Problem details:
What the task requires is each entry, restated exactly.

Records provided:

==================================================

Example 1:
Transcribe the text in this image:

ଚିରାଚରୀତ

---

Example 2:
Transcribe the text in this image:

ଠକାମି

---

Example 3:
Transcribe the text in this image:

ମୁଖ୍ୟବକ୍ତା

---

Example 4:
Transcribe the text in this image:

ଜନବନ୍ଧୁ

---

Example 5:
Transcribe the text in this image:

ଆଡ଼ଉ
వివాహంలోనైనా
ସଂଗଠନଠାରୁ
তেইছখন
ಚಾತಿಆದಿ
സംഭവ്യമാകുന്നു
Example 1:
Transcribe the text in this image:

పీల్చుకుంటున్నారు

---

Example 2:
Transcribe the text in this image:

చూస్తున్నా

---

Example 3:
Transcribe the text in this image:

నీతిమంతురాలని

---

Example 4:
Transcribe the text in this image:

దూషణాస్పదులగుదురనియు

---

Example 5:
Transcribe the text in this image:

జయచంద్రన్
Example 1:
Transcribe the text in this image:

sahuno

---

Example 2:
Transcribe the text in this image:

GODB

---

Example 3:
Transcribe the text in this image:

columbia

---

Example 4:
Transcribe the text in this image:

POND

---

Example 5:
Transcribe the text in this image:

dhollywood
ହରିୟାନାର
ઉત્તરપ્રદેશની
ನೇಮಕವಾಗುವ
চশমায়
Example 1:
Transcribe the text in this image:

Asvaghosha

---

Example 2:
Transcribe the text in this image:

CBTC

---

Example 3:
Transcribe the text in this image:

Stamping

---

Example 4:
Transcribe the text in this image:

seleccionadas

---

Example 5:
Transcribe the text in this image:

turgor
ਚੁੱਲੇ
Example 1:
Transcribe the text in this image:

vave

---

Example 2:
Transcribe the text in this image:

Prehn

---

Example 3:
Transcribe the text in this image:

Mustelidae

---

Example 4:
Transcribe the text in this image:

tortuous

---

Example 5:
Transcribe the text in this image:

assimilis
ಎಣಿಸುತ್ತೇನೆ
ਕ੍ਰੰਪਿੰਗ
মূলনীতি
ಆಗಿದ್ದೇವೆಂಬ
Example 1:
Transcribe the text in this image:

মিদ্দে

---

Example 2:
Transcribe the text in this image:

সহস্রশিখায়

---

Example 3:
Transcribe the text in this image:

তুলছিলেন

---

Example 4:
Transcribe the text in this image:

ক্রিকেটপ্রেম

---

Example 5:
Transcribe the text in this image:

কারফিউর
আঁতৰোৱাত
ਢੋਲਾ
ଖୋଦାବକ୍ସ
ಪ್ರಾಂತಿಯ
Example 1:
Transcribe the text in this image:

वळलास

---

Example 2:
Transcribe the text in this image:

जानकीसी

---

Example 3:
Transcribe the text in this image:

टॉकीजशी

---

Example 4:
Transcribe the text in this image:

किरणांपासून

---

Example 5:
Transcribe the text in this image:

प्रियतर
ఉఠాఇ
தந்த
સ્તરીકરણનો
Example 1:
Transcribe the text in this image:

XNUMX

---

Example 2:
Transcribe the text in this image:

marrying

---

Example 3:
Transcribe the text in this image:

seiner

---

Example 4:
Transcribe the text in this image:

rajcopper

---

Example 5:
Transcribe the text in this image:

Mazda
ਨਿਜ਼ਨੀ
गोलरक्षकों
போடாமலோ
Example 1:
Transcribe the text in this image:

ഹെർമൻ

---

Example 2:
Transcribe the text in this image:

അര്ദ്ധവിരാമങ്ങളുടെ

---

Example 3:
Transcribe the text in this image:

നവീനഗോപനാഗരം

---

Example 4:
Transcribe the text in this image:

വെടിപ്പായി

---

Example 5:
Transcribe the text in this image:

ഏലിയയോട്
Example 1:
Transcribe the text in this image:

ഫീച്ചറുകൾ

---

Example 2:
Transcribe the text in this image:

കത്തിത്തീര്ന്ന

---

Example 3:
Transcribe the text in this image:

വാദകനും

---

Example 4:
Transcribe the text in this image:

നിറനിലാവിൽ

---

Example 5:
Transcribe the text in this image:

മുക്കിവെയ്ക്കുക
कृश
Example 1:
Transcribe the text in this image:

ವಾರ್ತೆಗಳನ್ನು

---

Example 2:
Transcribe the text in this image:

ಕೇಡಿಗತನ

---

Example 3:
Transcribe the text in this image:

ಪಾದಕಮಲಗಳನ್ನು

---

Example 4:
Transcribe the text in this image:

==================================================

Response:
Example 1:
Transcribe the text in this image:

ଚିରାଚରୀତ

---

Example 2:
Transcribe the text in this image:

ଠକାମି

---

Example 3:
Transcribe the text in this image:

ମୁଖ୍ୟବକ୍ତା

---

Example 4:
Transcribe the text in this image:

ଜନବନ୍ଧୁ

---

Example 5:
Transcribe the text in this image:

ଆଡ଼ଉ
వివాహంలోనైనా
ସଂଗଠନଠାରୁ
তেইছখন
ಚಾತಿಆದಿ
സംഭവ്യമാകുന്നു
Example 1:
Transcribe the text in this image:

పీల్చుకుంటున్నారు

---

Example 2:
Transcribe the text in this image:

చూస్తున్నా

---

Example 3:
Transcribe the text in this image:

నీతిమంతురాలని

---

Example 4:
Transcribe the text in this image:

దూషణాస్పదులగుదురనియు

---

Example 5:
Transcribe the text in this image:

జయచంద్రన్
Example 1:
Transcribe the text in this image:

sahuno

---

Example 2:
Transcribe the text in this image:

GODB

---

Example 3:
Transcribe the text in this image:

columbia

---

Example 4:
Transcribe the text in this image:

POND

---

Example 5:
Transcribe the text in this image:

dhollywood
ହରିୟାନାର
ઉત્તરપ્રદેશની
ನೇಮಕವಾಗುವ
চশমায়
Example 1:
Transcribe the text in this image:

Asvaghosha

---

Example 2:
Transcribe the text in this image:

CBTC

---

Example 3:
Transcribe the text in this image:

Stamping

---

Example 4:
Transcribe the text in this image:

seleccionadas

---

Example 5:
Transcribe the text in this image:

turgor
ਚੁੱਲੇ
Example 1:
Transcribe the text in this image:

vave

---

Example 2:
Transcribe the text in this image:

Prehn

---

Example 3:
Transcribe the text in this image:

Mustelidae

---

Example 4:
Transcribe the text in this image:

tortuous

---

Example 5:
Transcribe the text in this image:

assimilis
ಎಣಿಸುತ್ತೇನೆ
ਕ੍ਰੰਪਿੰਗ
মূলনীতি
ಆಗಿದ್ದೇವೆಂಬ
Example 1:
Transcribe the text in this image:

মিদ্দে

---

Example 2:
Transcribe the text in this image:

সহস্রশিখায়

---

Example 3:
Transcribe the text in this image:

তুলছিলেন

---

Example 4:
Transcribe the text in this image:

ক্রিকেটপ্রেম

---

Example 5:
Transcribe the text in this image:

কারফিউর
আঁতৰোৱাত
ਢੋਲਾ
ଖୋଦାବକ୍ସ
ಪ್ರಾಂತಿಯ
Example 1:
Transcribe the text in this image:

वळलास

---

Example 2:
Transcribe the text in this image:

जानकीसी

---

Example 3:
Transcribe the text in this image:

टॉकीजशी

---

Example 4:
Transcribe the text in this image:

किरणांपासून

---

Example 5:
Transcribe the text in this image:

प्रियतर
ఉఠాఇ
தந்த
સ્તરીકરણનો
Example 1:
Transcribe the text in this image:

XNUMX

---

Example 2:
Transcribe the text in this image:

marrying

---

Example 3:
Transcribe the text in this image:

seiner

---

Example 4:
Transcribe the text in this image:

rajcopper

---

Example 5:
Transcribe the text in this image:

Mazda
ਨਿਜ਼ਨੀ
गोलरक्षकों
போடாமலோ
Example 1:
Transcribe the text in this image:

ഹെർമൻ

---

Example 2:
Transcribe the text in this image:

അര്ദ്ധവിരാമങ്ങളുടെ

---

Example 3:
Transcribe the text in this image:

നവീനഗോപനാഗരം

---

Example 4:
Transcribe the text in this image:

വെടിപ്പായി

---

Example 5:
Transcribe the text in this image:

ഏലിയയോട്
Example 1:
Transcribe the text in this image:

ഫീച്ചറുകൾ

---

Example 2:
Transcribe the text in this image:

കത്തിത്തീര്ന്ന

---

Example 3:
Transcribe the text in this image:

വാദകനും

---

Example 4:
Transcribe the text in this image:

നിറനിലാവിൽ

---

Example 5:
Transcribe the text in this image:

മുക്കിവെയ്ക്കുക
कृश
Example 1:
Transcribe the text in this image:

ವಾರ್ತೆಗಳನ್ನು

---

Example 2:
Transcribe the text in this image:

ಕೇಡಿಗತನ

---

Example 3:
Transcribe the text in this image:

ಪಾದಕಮಲಗಳನ್ನು

---

Example 4:
Transcribe the text in this image:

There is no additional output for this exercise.